To provide appropriate context for reported weekly data, weekly admission rates are calculated to monitor trends over time. This uses trust catchment populations published by the Office for Health Improvement and Disparities, which are estimated for under five-year-olds, but which have not been estimated specifically for the under one year old age group, or infants.
Therefore, published rates are based on the available denominator data for the under five-year-olds, and these are publicly available in the national surveillance weekly reports and corresponding datafile at the GOV.UK website.
Further surveillance data and a programme impact assessment will be included in the annual surveillance report on RSV, due to be published in summer 2026. Please refer to the 2024/25 annual surveillance report for a summary of the previous winter season, which is available at the GOV.UK website.
Surveillance reports use hospital admission data and the Office for National Statistics’ mid-year estimates to model catchment populations for hospital trusts. Modelled catchment populations use hospital data, aggregated over three years and resident populations in five-year age bands.
Asked by: Baroness Ritchie of Downpatrick (Labour - Life peer)
Question to the Department of Health and Social Care:
To ask His Majesty's Government, further to the Joint Committee on Vaccination and Immunisation’s (JCVI’s) advice in November 2024 to expand eligibility for the shingles vaccination programme to include people aged 80 and over, what assessment they have made of the impact of delays in implementation on those with comorbidities who are at highest risk of severe shingles disease; what steps they are taking to prioritise protection for these high-risk individuals; and whether they will commit to implementing the JCVI advice before this winter.
Answered by Baroness Merron - Parliamentary Under-Secretary (Department of Health and Social Care)
Currently, adults become eligible for their shingles vaccination when they turn 65 or 70 years of age, and they remain eligible until their 79th birthday.
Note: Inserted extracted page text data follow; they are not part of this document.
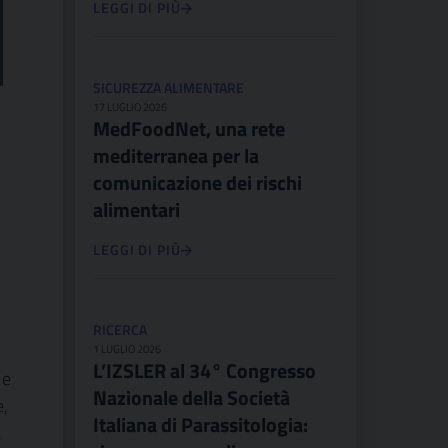
LEGGI DI PIÙ
SICUREZZA ALIMENTARE
17 LUGLIO 2026
MedFoodNet, una rete
mediterranea per la
comunicazione dei rischi
alimentari
LEGGI DI PIÙ
RICERCA
1 LUGLIO 2026
L’IZSLER al 34° Congresso
 e
Nazionale della Società
e,
Italiana di Parassitologia:
a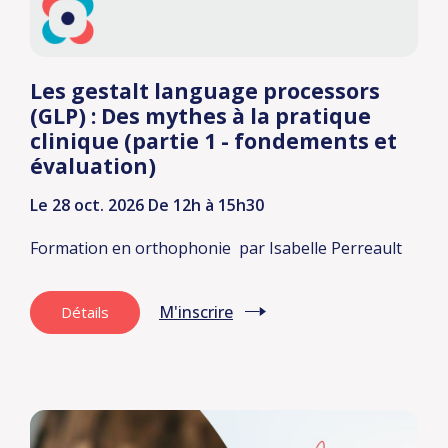
Les gestalt language processors
(GLP) : Des mythes à la pratique
clinique (partie 1 - fondements et
évaluation)
Le 28 oct. 2026
De 12h à 15h30
Formation en orthophonie
par Isabelle Perreault
M'inscrire
Détails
Adults who are severely immunosuppressed, and therefore most at risk of serious illness and complications from shingles, are eligible from 18 years old and do not have an upper age limit.
The shingles vaccination programme has been in place since 2013, and therefore there will be a significant portion of adults currently aged 80 years old and over who were offered, and received, Zostavax, the previous shingles vaccine. All those who were born after 1 September 1933 would have been offered a vaccine in the programme.
In November 2024, the Joint Committee on Vaccination and Immunisation provided advice to the Government on eligibility for the shingles vaccination programme. This included advice that the Government should consider expanding the shingles vaccination offer to include older adult cohorts aged 80 years old and over. The Government is carefully considering this advice as it sets the policy on who should be offered shingles vaccinations in the future.